Serie di esercizi
A. Puoi riscrivere sotto forma di elenco il paragrafo del brano su Enrico Russo che comincia con «Giliani ne ricostruisce i passi», mantenendone i fatti principali?
B. Ripeti senza alcuna modifica tutto il testo del brano su Enrico Russo che va da "Incontriamo Enrico Russo" giù fino a "politiche di Russo.".

Brano da leggere
Una figura di prima piano del movimento operaio completamente dimenticata. L’autore nell’introduzione al volume sottolinea l’entità e spiega le ragioni, profondamente politiche, della sua rimozione: “Russo, nato nel 1895, fece pienamente parte di una generazione infiammata dalla rivoluzione d’Ottobre. Mai integratosi nell’apparato staliniano e nelle sue menzogne e troppo fedele agli ideali internazionalisti ed egualitari abbracciati nella sua gioventù, ecco il combinato disposto che ha prodotto soltanto il silenzio sulla sua vicenda.”
Incontriamo Enrico Russo quando nel 1911 da giovane meccanico si iscrive alla sezione socialista. Sarà poi metallurgico, in una Napoli operaia in grande trasformazione. Il socialismo napoletano è diviso tra i vecchi notabili, sostenitori di un socialismo paternalista e umanitario e dediti principalmente all’attività elettorale, e le giovani leve operaie e marxiste del partito, legate nazionalmente all’ala intransigente del Partito Socialista Italiano. La principale novità sarà rappresentata dal circolo Karl Marx e da Amadeo Bordiga, le cui idee avranno un peso decisivo sulla vita e sulle scelte politiche di Russo.
Giliani ne ricostruisce i passi, inquadrandoli nelle condizioni peculiari create dalla guerra e la conseguente ripresa del conflitto di classe. Russo nel 1920 diviene segretario della FIOM, come organizzatore è in prima fila nella costruzione dello sciopero generale provinciale dei metalmeccanici del febbraio del 1920, così come in importanti lotte come quella alla Bacini & Scali o all’Ilva di Bagnoli.

Contenuto dei dati
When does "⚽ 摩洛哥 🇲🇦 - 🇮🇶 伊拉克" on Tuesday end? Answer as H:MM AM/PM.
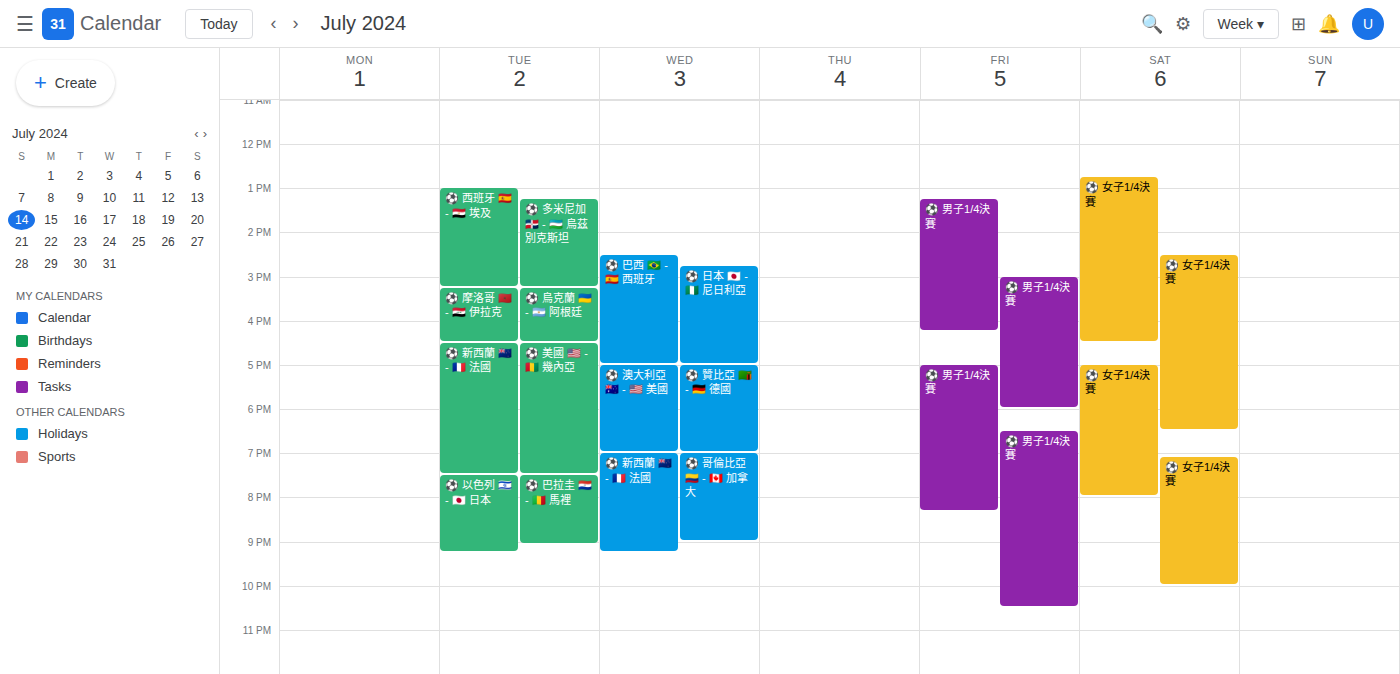
4:30 PM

Risposte scritte
A.
- Giliani ricostruisce i passi di Russo nel quadro delle condizioni create dalla guerra e della conseguente ripresa del conflitto di classe.
- Nel 1920 Russo diventa segretario della FIOM.
- Come organizzatore è in prima fila nella costruzione dello sciopero generale provinciale dei metalmeccanici del febbraio 1920.
- Partecipa a lotte importanti, come quelle alla Bacini & Scali e all'Ilva di Bagnoli.

B.
Incontriamo Enrico Russo quando nel 1911 da giovane meccanico si iscrive alla sezione socialista. Sarà poi metallurgico, in una Napoli operaia in grande trasformazione. Il socialismo napoletano è diviso tra i vecchi notabili, sostenitori di un socialismo paternalista e umanitario e dediti principalmente all’attività elettorale, e le giovani leve operaie e marxiste del partito, legate nazionalmente all’ala intransigente del Partito Socialista Italiano. La principale novità sarà rappresentata dal circolo Karl Marx e da Amadeo Bordiga, le cui idee avranno un peso decisivo sulla vita e sulle scelte politiche di Russo.